* [Tasks]
[1] Check each statement against the Nvidia NVL72 article and answer yes or no, quoting the words from the article that decide it. (a) Each Rubin GPU carries 288 GB of HBM4 memory. (b) One NVL72 rack holds 72 Vera CPUs. (c) PCB costs have risen 435%.
[2] Write the next part of the Nvidia NVL72 article, picking up after its final sentence.

* [Document passage]
*****

A single AI server rack that costs more than a house: inside Nvidia's NVL72
Nvidia's next-generation AI server rack will carry a component cost of roughly $7.8 million per unit, according to a Morgan Stanley analysis — a price tag that puts serious hardware out of reach for anyone who isn't a US hyperscaler or a well-funded sovereign AI program. The platform, called NVL72, is built around Nvidia's new Vera Rubin architecture and is expected to reach customers in the second half of 2026.
The hardware inside
One NVL72 rack packs 72 Rubin GPUs and 36 Vera CPUs. Morgan Stanley puts the cost of a single Rubin GPU at around $55,000 — 57% more expensive than the current Blackwell chips. The GPUs alone account for roughly $4 million of that $7.8 million total.
Memory is where the costs get genuinely startling. Each Rubin GPU carries 288 GB of HBM4 high-bandwidth memory, and each Vera CPU pairs with 1.5 TB of LPDDR5X. Across a full rack that adds up to 20.7 TB of video memory and 54 TB of system RAM. Morgan Stanley estimates memory costs have risen 435% compared to the previous generation — a direct result of HBM4 being far more complex to manufacture than the HBM3e used in Blackwell systems.

Why everything costs more
Printed circuit board (PCB) costs have climbed 233% as well. Moving data between chips at the speeds these systems demand requires manufacturing tolerances that existing supply chains are still catching up to. Nvidia is effectively setting new production standards with every generation, and suppliers are charging accordingly.

*****

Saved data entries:
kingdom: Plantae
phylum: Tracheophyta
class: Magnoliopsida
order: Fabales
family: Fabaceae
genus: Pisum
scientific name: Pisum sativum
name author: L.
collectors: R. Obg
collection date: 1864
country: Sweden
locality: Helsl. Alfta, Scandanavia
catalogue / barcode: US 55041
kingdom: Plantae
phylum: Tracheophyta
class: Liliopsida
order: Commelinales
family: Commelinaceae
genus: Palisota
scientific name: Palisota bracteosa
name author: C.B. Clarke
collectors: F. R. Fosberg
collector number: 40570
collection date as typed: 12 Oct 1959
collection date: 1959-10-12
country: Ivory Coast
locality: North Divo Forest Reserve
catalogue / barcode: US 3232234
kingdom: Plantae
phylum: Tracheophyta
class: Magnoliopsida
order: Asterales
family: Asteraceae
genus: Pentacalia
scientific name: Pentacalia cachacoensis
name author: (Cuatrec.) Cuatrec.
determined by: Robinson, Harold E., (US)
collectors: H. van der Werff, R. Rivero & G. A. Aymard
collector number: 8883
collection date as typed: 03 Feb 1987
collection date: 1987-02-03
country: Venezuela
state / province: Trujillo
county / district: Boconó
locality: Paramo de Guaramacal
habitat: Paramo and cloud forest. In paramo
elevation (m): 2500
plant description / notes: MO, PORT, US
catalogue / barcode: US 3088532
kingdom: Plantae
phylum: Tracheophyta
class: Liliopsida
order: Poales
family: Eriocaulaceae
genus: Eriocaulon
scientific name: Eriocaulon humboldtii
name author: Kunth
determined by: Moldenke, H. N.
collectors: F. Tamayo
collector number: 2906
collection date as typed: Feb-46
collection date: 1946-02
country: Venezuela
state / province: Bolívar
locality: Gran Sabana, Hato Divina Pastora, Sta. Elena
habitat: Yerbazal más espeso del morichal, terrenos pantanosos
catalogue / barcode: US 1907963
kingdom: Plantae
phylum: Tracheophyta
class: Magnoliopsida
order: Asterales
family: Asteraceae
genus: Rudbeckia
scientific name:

*****

* [Responses in order]
[1]
(a) Yes: "Each Rubin GPU carries 288 GB of HBM4 high-bandwidth memory"
(b) No: "One NVL72 rack packs 72 Rubin GPUs and 36 Vera CPUs."
(c) No: "Printed circuit board (PCB) costs have climbed 233% as well."

[2]
HBM4 supply constraints are already a factor. Analysts at KeyBanc flagged that neither Micron nor SK Hynix can currently meet qualification targets and volume commitments, potentially cutting 2026 rack production from a planned 12,000–14,000 units down to around 6,000.

Component cost breakdown for an NVIDIA Vera Rubin NVL72 rack. Illustration: Morgan Stanley
Who actually buys this
AWS, Google Cloud, Microsoft Azure, and CoreWeave have all signaled Rubin deployments for the second half of 2026. These are the buyers the $7.8 million price is written for. OpenAI's pause of its Stargate UK data center in April 2026 — citing energy costs and regulatory delays — illustrates how concentrated this market really is. UK electricity runs roughly 4.4 times the US rate, and grid approval processes can add years to project timelines.
For everyone else, the Rubin platform is a reminder of where the AI hardware investment is flowing. Consumer and workstation GPUs remain a side business for Nvidia compared to this scale of infrastructure spending. Morgan Stanley analysts note that costs like these are becoming the industry norm — meaning "affordable AI" will stay a software and cloud-service story for the foreseeable future, not a hardware one.